Directions for this task: Find the "exposure_s: 1/80" line in the records below and repeat it and every later line exactly, up to the last; do not include pictures.

** Provided data follows **

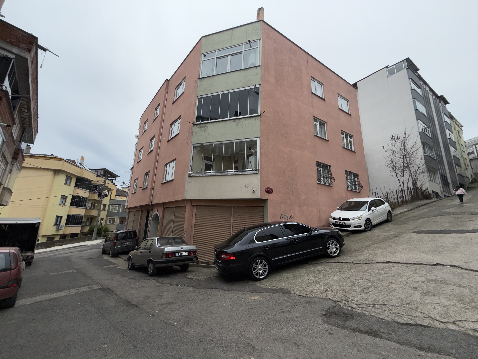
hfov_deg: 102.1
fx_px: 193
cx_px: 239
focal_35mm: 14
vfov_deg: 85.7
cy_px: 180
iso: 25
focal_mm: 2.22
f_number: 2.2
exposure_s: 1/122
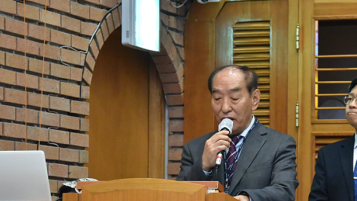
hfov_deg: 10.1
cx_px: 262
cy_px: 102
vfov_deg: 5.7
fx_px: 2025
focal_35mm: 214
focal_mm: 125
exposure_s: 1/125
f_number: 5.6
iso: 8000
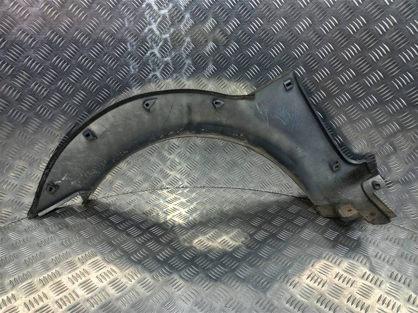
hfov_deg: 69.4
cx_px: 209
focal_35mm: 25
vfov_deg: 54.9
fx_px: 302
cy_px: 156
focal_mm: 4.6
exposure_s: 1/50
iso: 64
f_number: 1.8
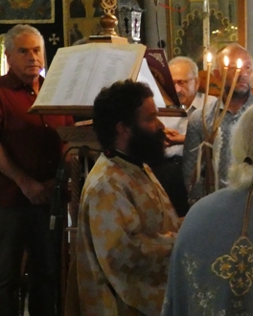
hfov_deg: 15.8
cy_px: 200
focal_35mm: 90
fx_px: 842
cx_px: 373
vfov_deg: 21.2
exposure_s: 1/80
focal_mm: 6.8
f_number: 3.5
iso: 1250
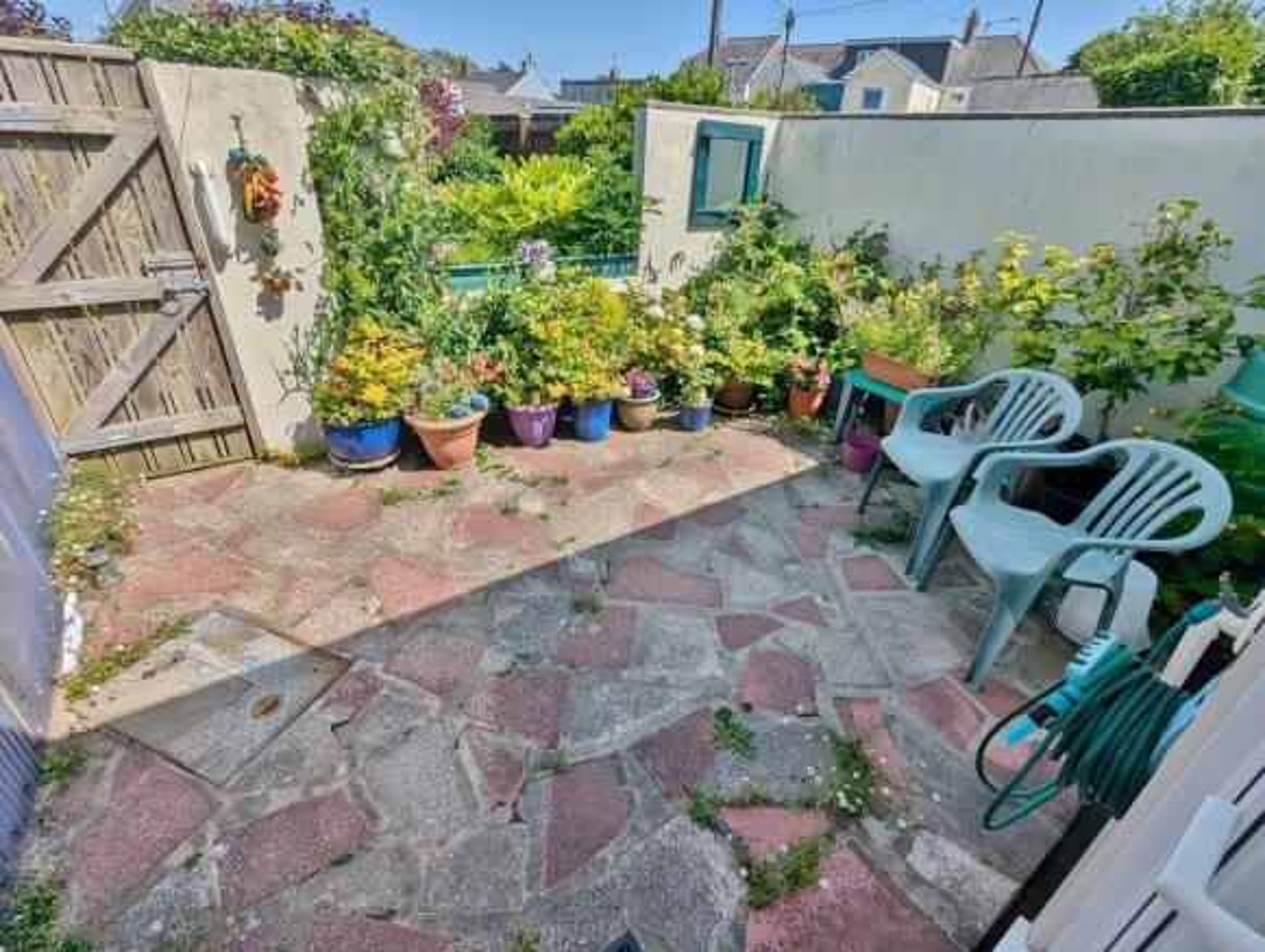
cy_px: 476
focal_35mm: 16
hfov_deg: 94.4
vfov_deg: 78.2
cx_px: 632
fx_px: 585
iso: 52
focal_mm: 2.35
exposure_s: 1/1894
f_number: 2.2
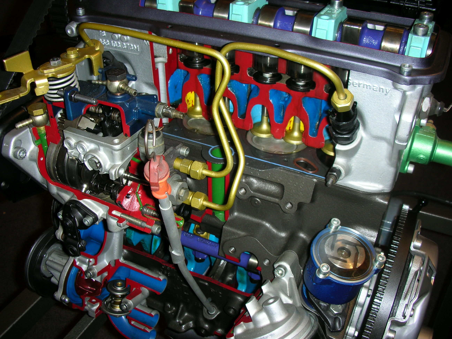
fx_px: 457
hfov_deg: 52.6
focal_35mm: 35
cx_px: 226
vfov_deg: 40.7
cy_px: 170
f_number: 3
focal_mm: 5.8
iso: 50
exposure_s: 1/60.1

** End of Provided data **

Result of the exercise:
exposure_s: 1/80
focal_mm: 6.8
f_number: 3.5
iso: 1250
cy_px: 476
focal_35mm: 16
hfov_deg: 94.4
vfov_deg: 78.2
cx_px: 632
fx_px: 585
iso: 52
focal_mm: 2.35
exposure_s: 1/1894
f_number: 2.2
fx_px: 457
hfov_deg: 52.6
focal_35mm: 35
cx_px: 226
vfov_deg: 40.7
cy_px: 170
f_number: 3
focal_mm: 5.8
iso: 50
exposure_s: 1/60.1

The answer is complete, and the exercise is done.